Data section: Begin

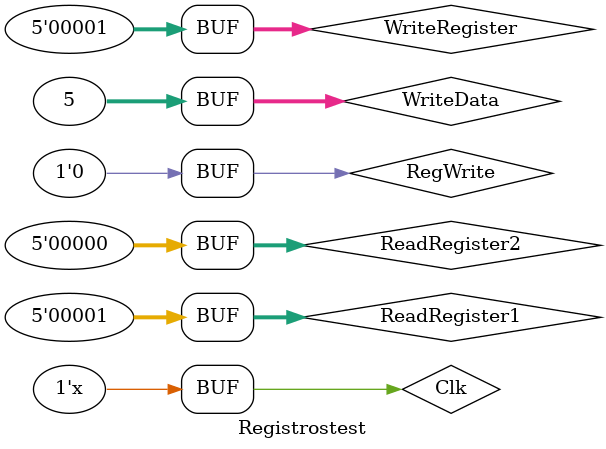
<source format=v>
`timescale 1ns / 1ps


module Registrostest;

	// Inputs
	reg Clk;
	reg [4:0] ReadRegister1;
	reg [4:0] ReadRegister2;
	reg [4:0] WriteRegister;
	reg [31:0] WriteData;
	reg RegWrite;

	// Outputs
	wire [31:0] ReadData1;
	wire [31:0] ReadData2;

	// Instantiate the Unit Under Test (UUT)
	Registers uut (
		.Clk(Clk), 
		.ReadRegister1(ReadRegister1), 
		.ReadRegister2(ReadRegister2), 
		.WriteRegister(WriteRegister), 
		.WriteData(WriteData), 
		.RegWrite(RegWrite), 
		.ReadData1(ReadData1), 
		.ReadData2(ReadData2)
	);

	initial begin
		// Initialize Inputs
		Clk = 0;
		ReadRegister1 = 0;
		ReadRegister2 = 0;
		WriteRegister = 0;
		WriteData = 0;
		RegWrite = 0;

		// Wait 100 ns for global reset to finish
		#5 RegWrite = 1;
		WriteData = 5;
		WriteRegister = 1;
		#2 RegWrite = 0;
		#2 ReadRegister1 = 1;
		
		// Add stimulus here

	end
      
		always begin
		#2 Clk <= ~Clk;
		end
endmodule


</source>
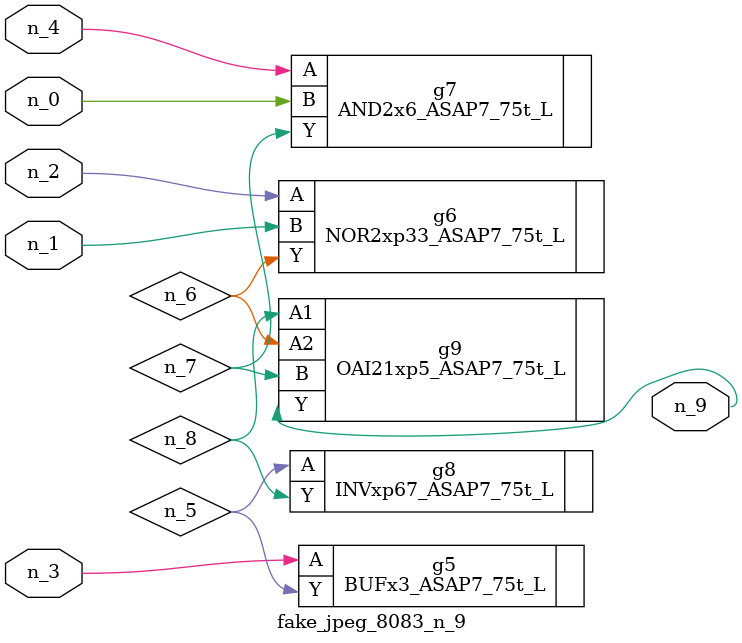
<source format=v>
module fake_jpeg_8083_n_9 (n_3, n_2, n_1, n_0, n_4, n_9);

input n_3;
input n_2;
input n_1;
input n_0;
input n_4;

output n_9;

wire n_8;
wire n_6;
wire n_5;
wire n_7;

BUFx3_ASAP7_75t_L g5 ( 
.A(n_3),
.Y(n_5)
);

NOR2xp33_ASAP7_75t_L g6 ( 
.A(n_2),
.B(n_1),
.Y(n_6)
);

AND2x6_ASAP7_75t_L g7 ( 
.A(n_4),
.B(n_0),
.Y(n_7)
);

INVxp67_ASAP7_75t_L g8 ( 
.A(n_5),
.Y(n_8)
);

OAI21xp5_ASAP7_75t_L g9 ( 
.A1(n_8),
.A2(n_6),
.B(n_7),
.Y(n_9)
);


endmodule
</source>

Data section: End

Assigned task:
Find the word "wire" in the listing above, then copy each line where it turns up.

Finished task:
	wire [31:0] ReadData1;
	wire [31:0] ReadData2;
wire n_8;
wire n_6;
wire n_5;
wire n_7;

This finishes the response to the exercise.